**EXERCISE PROMPT**
Format every line of text in the rows below as a single JSON list of strings, one string per line, omitting blank lines and leaving the pictures out.

**DATA PROVIDED**
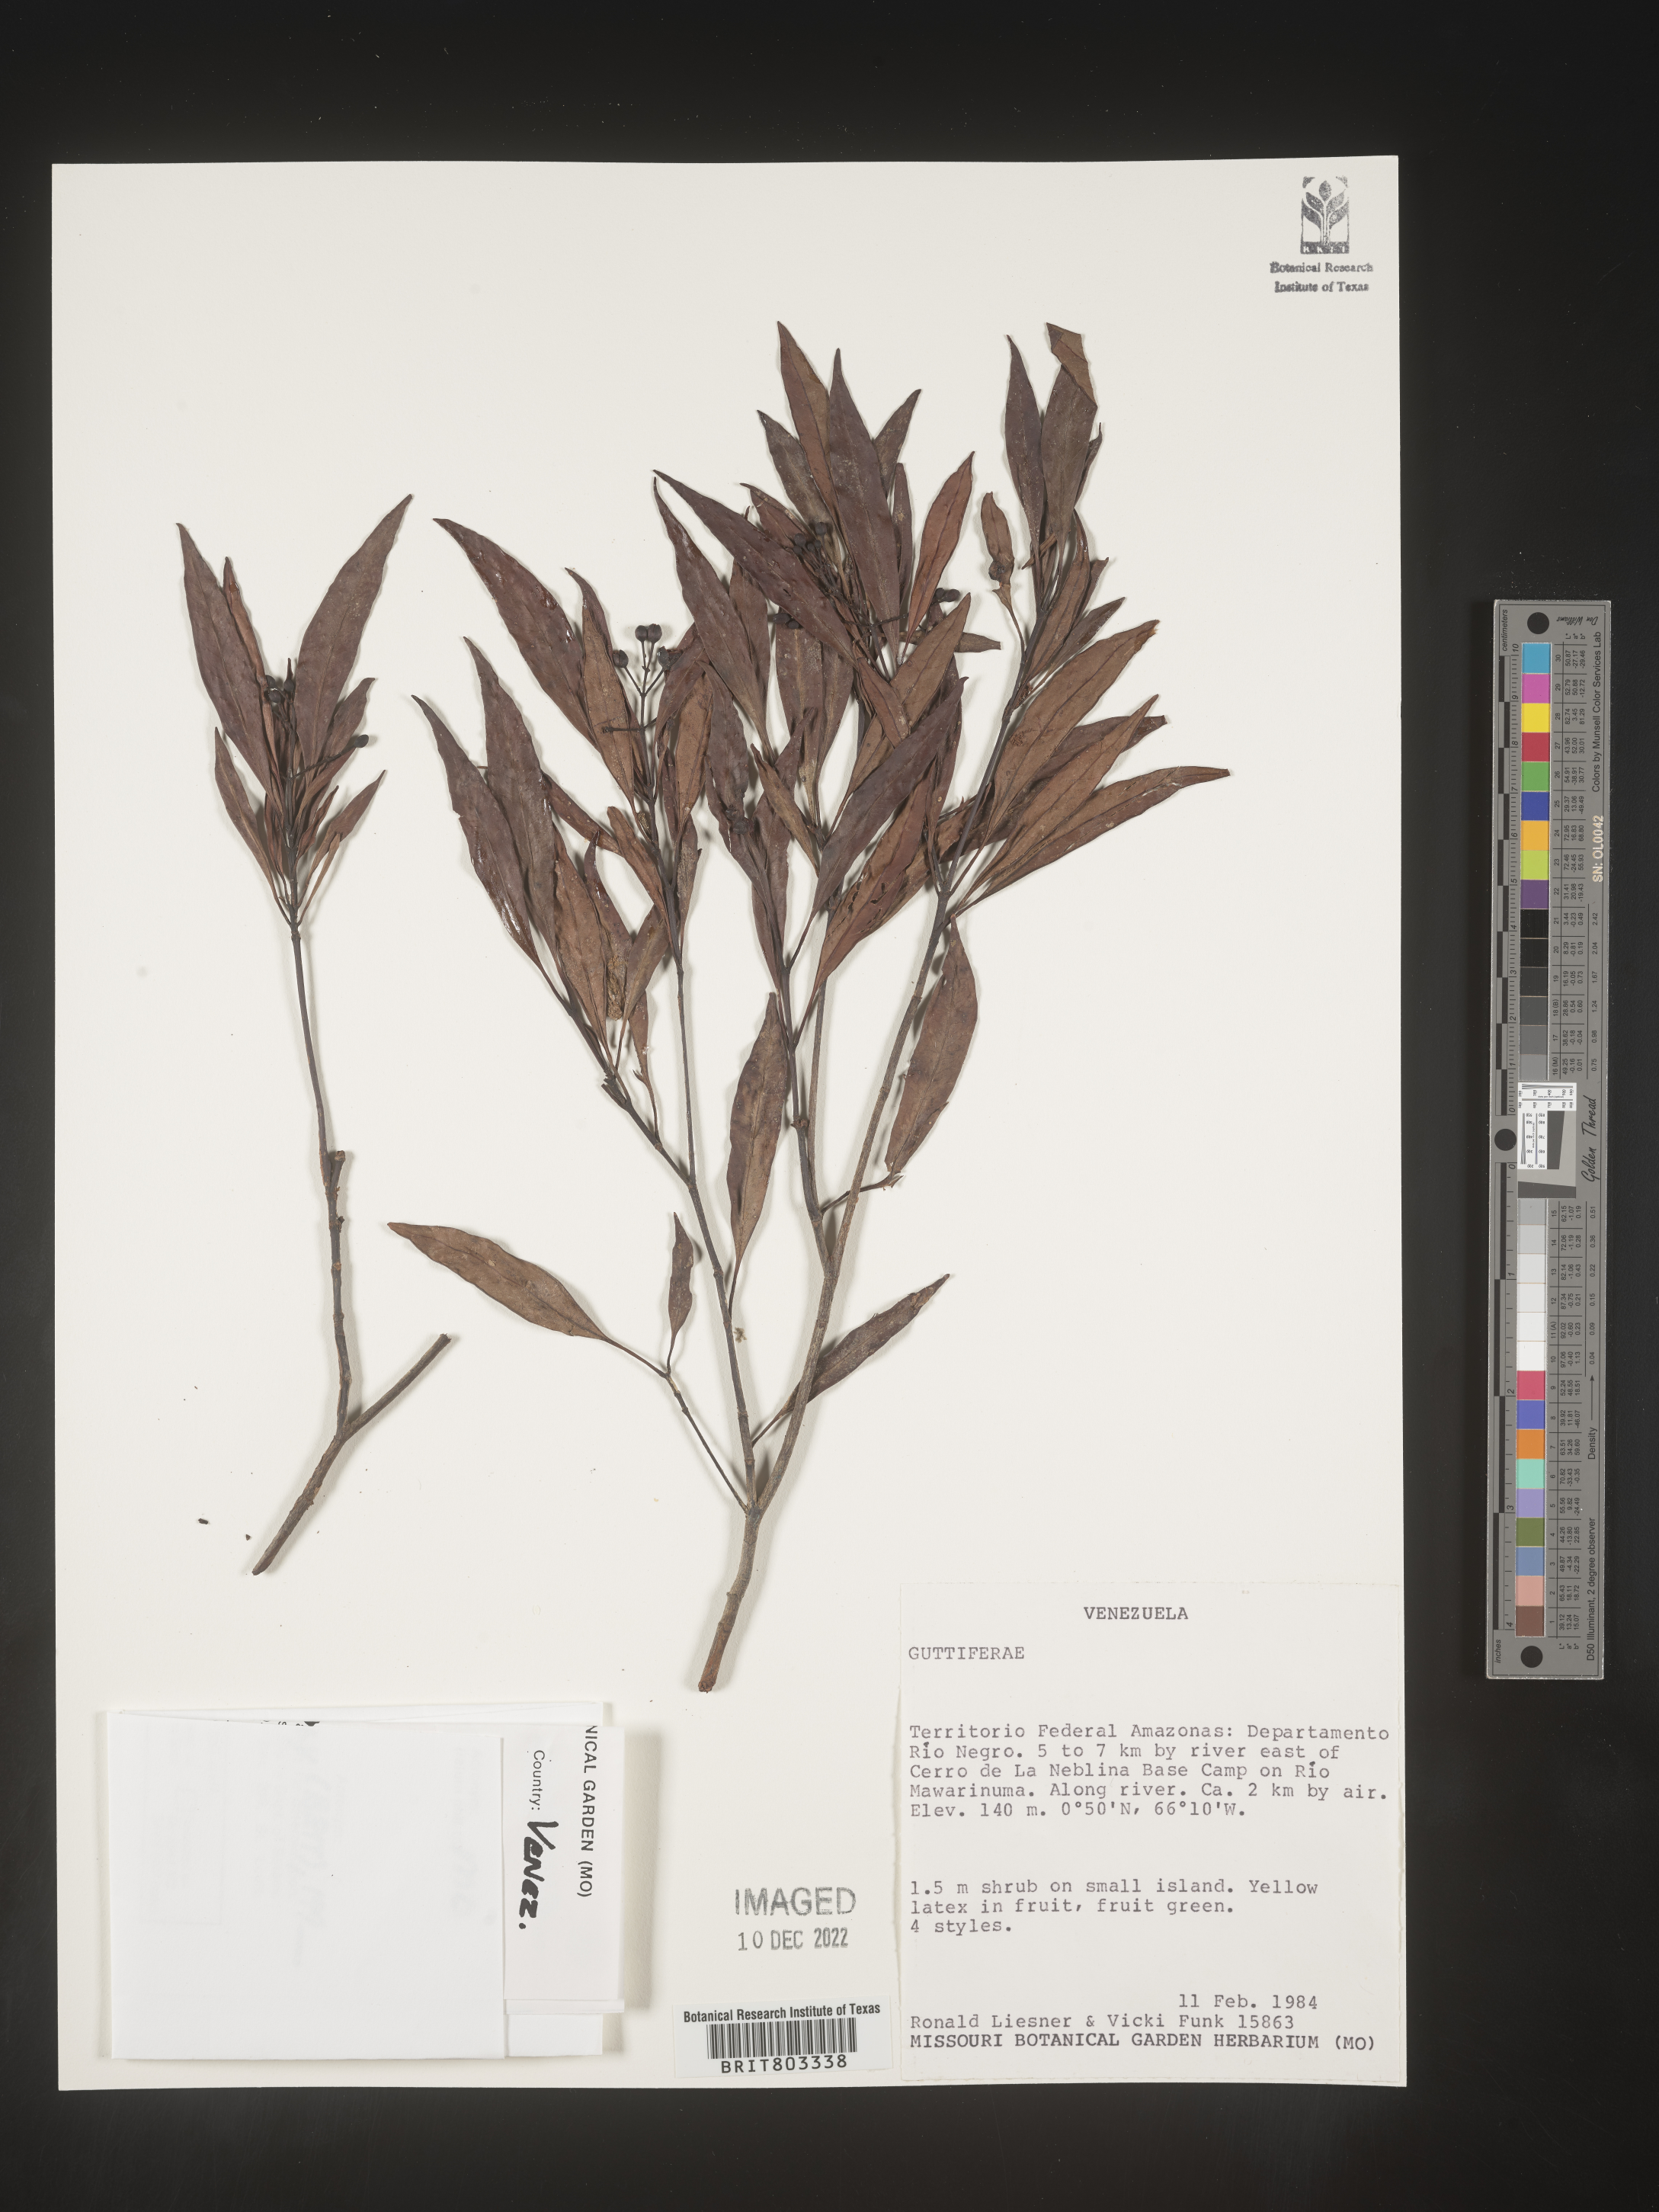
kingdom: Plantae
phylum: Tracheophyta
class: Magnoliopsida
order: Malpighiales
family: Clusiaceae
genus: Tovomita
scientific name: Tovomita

**ANSWER BELOW**
[
  "kingdom: Plantae",
  "phylum: Tracheophyta",
  "class: Magnoliopsida",
  "order: Malpighiales",
  "family: Clusiaceae",
  "genus: Tovomita",
  "scientific name: Tovomita"
]